Vampiros estão na moda de novo. Apesar do fracasso de “Morbius”, a popularidade da série derivada de “O que fazemos nas sombras” e o retorno da saga “Crepúsculo” atestam a resiliência dos sugadores de sangue. Só o ator inglês Nicholas Hoult deve participar de duas novas obras vampirescas: “Nosferatu”, de Robert Eggers, e “Renfield”, em cartaz nos cinemas.
No romance gótico de Bram Stoker, Renfield era um maníaco manipulado pelo conde Drácula com promessas de imortalidade e um estoque infindável de ratos e insetos para devorar. No longa dirigido por Chris McKay, de “Lego Batman”, o Renfield de Hoult já está cansado de servir de capacho para o príncipe das trevas, interpretado por Nicolas Cage.
Autoajuda
A princípio, Renfield participa de um grupo de apoio para vítimas de relacionamentos tóxicos com o pretexto de conhecer abusadores que mereçam uma mordida de seu mestre. Após testemunhar séculos de carnificina, quer ajudar a humanidade, mas Drácula planeja a dominação mundial. Com frases motivacionais e livros de autoajuda, Renfield terá de se livrar da codependência para deter o dentuço.Além da fotografia em tons neon, a premissa lembra o conflito principal da série “O que fazemos nas sombras”, em que o servo Guillermo busca a aprovação do vampiro Nandor, mas arrisca uma ou outra investida frustrada de liberdade.
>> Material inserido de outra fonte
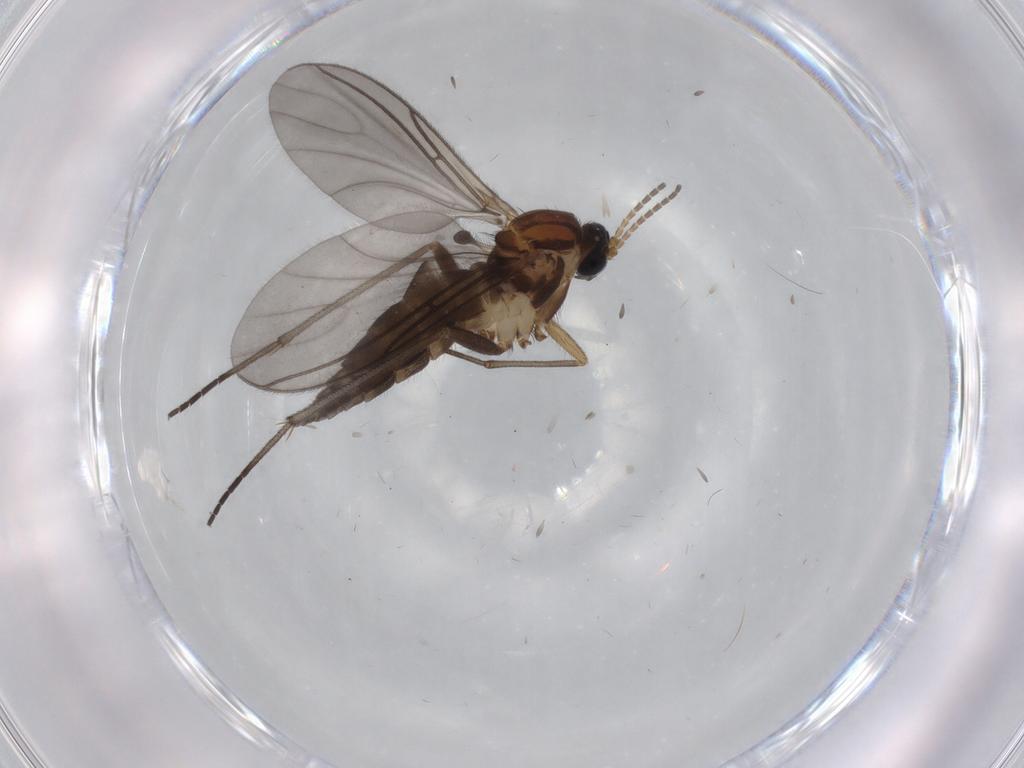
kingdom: Animalia
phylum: Arthropoda
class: Insecta
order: Diptera
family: Sciaridae
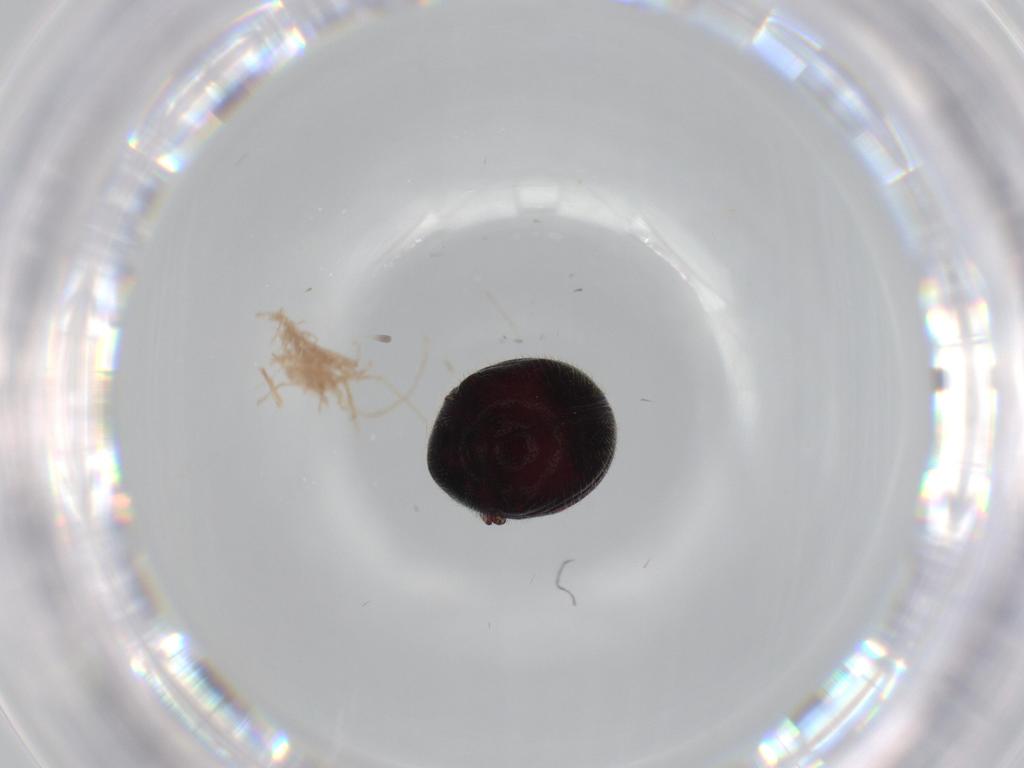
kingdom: Animalia
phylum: Arthropoda
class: Insecta
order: Coleoptera
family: Meloidae
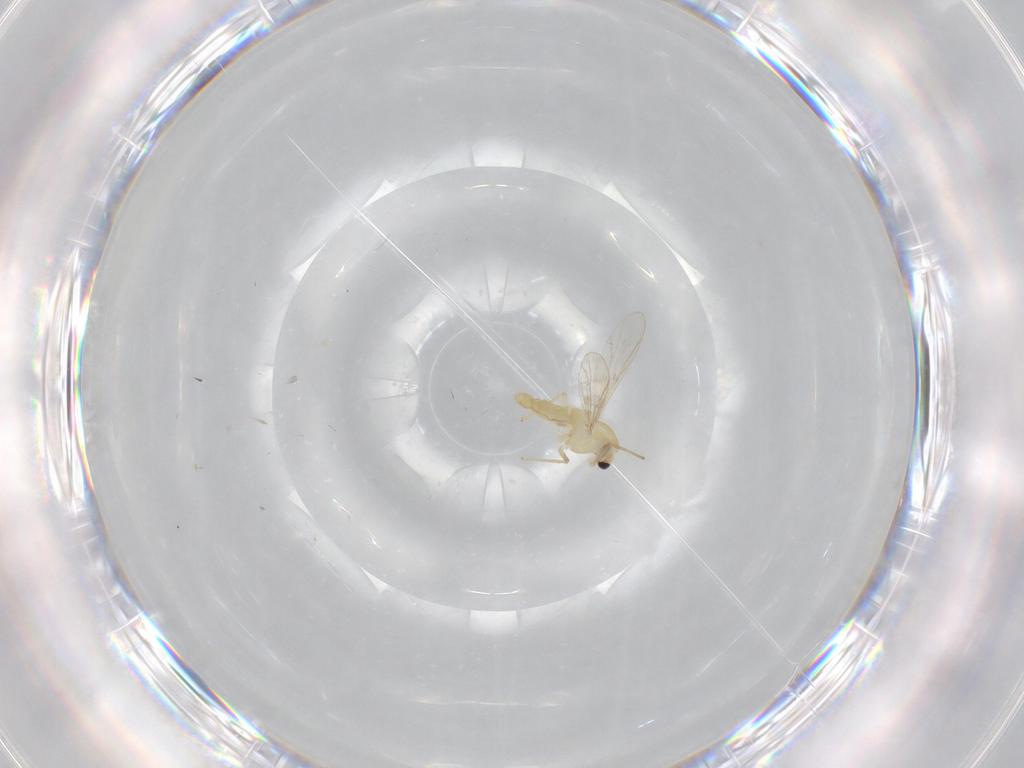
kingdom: Animalia
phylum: Arthropoda
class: Insecta
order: Diptera
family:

A relação dos dois, no entanto, tem um quê de comédia romântica homoerótica que faz com que o espectador torça para os dois ficarem juntos.
Ao contrário de Nandor, o Drácula de “Renfield” não tem nada de simpático. Conhecido por uma atuação muitas vezes exagerada, Cage nasceu para o papel do monstro clássico e parece ter se divertido como nunca – exceto pela vez em que fez o vampiro com dentes de plástico em “O beijo do vampiro”, de 1988.
Só é uma pena um trabalho tão galhofeiro estar atrelado a um roteiro fraco e à direção sem graça. Por falta de identidade própria, “Renfield” tenta ser um pouco de tudo – entre comédia, terror, romance, ação e policial –, mas faz um serviço meia boca em todos os fronts.
Awkwafina, de “Shang-Chi e a lenda dos dez anéis”, e Ben Schwartz, voz do ouriço azul em “Sonic – O filme”, são engraçados com pouco esforço, mas sofrem com a falta de material.
Mesmo sem piadas boas, Awkwafina é o que Buster Keaton chamaria de comediante ideal, pois não faz coisas engraçadas, mas faz as coisas de um jeito engraçado. Graças a seu talento para a comédia física, vê-la caminhando por um corredor é mais gratificante do que boa parte dos diálogos de “Renfield”.
Há uma narração desnecessária no início, que some na metade do filme e até provoca estranhamento quando ressurge no fim. A trilha sonora constante avisa ao público quando é para rir ou se emocionar. Para compensar os gracejos que não funcionam, o diretor aposta na violência cartunesca de corpos que explodem ao menor impacto e com sangue computadorizado que não suja o figurino ou o cenário.
Hoult, que já havia contracenado com Cage em “O sol de cada manhã” quando tinha 16 anos, em 2005, é carismático e tem o visual certo, mas não sustenta um personagem fragilizado emocionalmente e que, sempre que se alimenta de insetos, consegue arrancar braços e cabeças durante sequências elaboradas de luta.
Super-herói
O roteirista estreante Ryan Ridley transformou o criado de Drácula em uma espécie de super-herói, talvez para satisfazer um público mais jovem – ou ao menos o que um produtor de meia-idade acredita que o jovem gostaria de ver.Sem nunca dizer a que veio, “Renfield” exala desespero em agradar, o que é condizente com o puxa-saquismo de um serviçal, mas acaba desperdiçando a abundância de talento envolvido em sua produção.
“RENFIELD – DANDO O SANGUE PELO CHEFE”
EUA, 2023. Direção de Chris McKay. Com Nicholas Hoult, Nicolas Cage, Awkwafina e Ben Schwartz. Em cartaz em salas das redes Cinemark e Cineart.